Shion Sono's films are a mixed bag to be sure. At the brilliant end of the spectrum there's Suicide Club (see my full-length review in Asia Shock), Love Exposure and Cold Fish. Down at the crap end you'll find Noriko's Dinner Table and now, not quite so far down but definitely in the vicinity, Strange Circus (2005).

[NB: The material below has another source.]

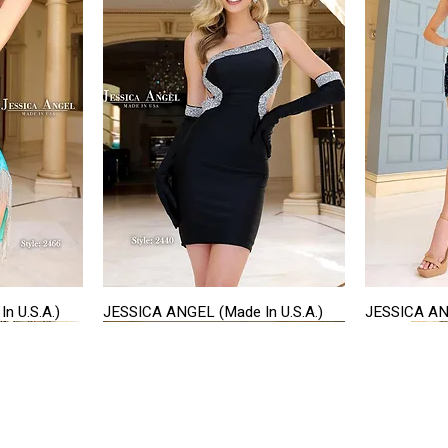
n U.S.A.)
JESSICA ANGEL (Made In U.S.A.)
JESSICA ANG
Quick View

On paper, Strange Circus has it all: Near-hardcore sex, insanity, gender-bending, extreme body modification, incest, dismemberment, psychedelic fantasy sequences featuring fat transvestites, and the odd beheading. Add to that Rampo-esque touches like someone hiding in a cello case observing others having sex. Yes, it could have been so much more, but the pace, oh the slogging pace -- just kills it. To his credit, Sono seems to sense just when he's about to lose his audience completely, doling out plot points right at the last moment to keep them from bailing. I came close several times, to be sure.

So what's it about? OK, you've got a love triangle between a father, a mother and a daughter. In true Electra-complex fashion, the girl fucks her dad and kills her mom. Later the daughter grows up to be a mad novelist -- is all the transgression of her past just her literary fancy? Does she even know? A young editorial assistant from her publishing house wants to find out, and his investigations into her sordid private life reveal things that … well, I don't want to blow it for you should you decide to stick it out on your own.

Strange Circus offers more than enough bizarre imagery and memorable moments to haunt you for years, especially if you're a newcomer to extreme Japanese cinema. Just wish Sono could have made it flow better ...

Friday, April 1, 2011

Rough Cut

When I was in Pusan in October, I saw a great film called Secret Reunion, an outstanding sophomore effort from director Jang Hun, and I knew I had to see his debut film, Rough Cut (2008). Although "Rough Cut" is a typically slick, slapped-on afterthought of an English title (the Korean title, Yeong-hwa-neun Yeong-hwa-da, translates as "A Movie is a Movie"), it describes the film fairly well. I get the pun: "rough cut" is an industry term, and there's a lot of fighting in the film. However in the case of the film itself, it's literally rough in the cutting. Some cuts are abrupt and confusing, like visual non-sequiturs. This is a common problem with first-time directors -- they're still getting their arms around the gargantuan responsibilities of film directing. Some things are bound to fall through the cracks. However, in the case of Rough Cut, the strengths far outweigh the weaknesses.

Jang Soo-ta (Kang Ji-hwan) is an actor with anger management issues and one hell of an attitude. His specialty is gangster pictures and he's as tough offscreen as on. Only problem is: kicking your fellow actors' asses for real on the set -- it's just not done. Soon nobody wants to work with Soo-ta. Enter Lee Kang-pae (So Ji-sub). He's a real gangster with a yen to be an actor. He has a run-in with Soo-ta early on, and, as you've no doubt guessed by now, winds up shooting a picture with him. He too has an interest in kicking ass for real (hey, it's his job), and proposes that the two men just go for it, no holds barred, in every fight scene. What results is somewhere between Fight Club and All About Eve.

Given the premise, and the fact it's a Korean film, you can bet your bottom won there's gonna be wall-to-wall whoopass. The male leads are cool and tough, the love interest (Hong Soo-hyeon) is smokin' hot, the gangland b-story is tense, and the pace is relentless. Nevermind the occasional bad edit, Rough Cut is a gripping, brutal adrenaline rush from beginning to end. And Jang Hun is a director to watch.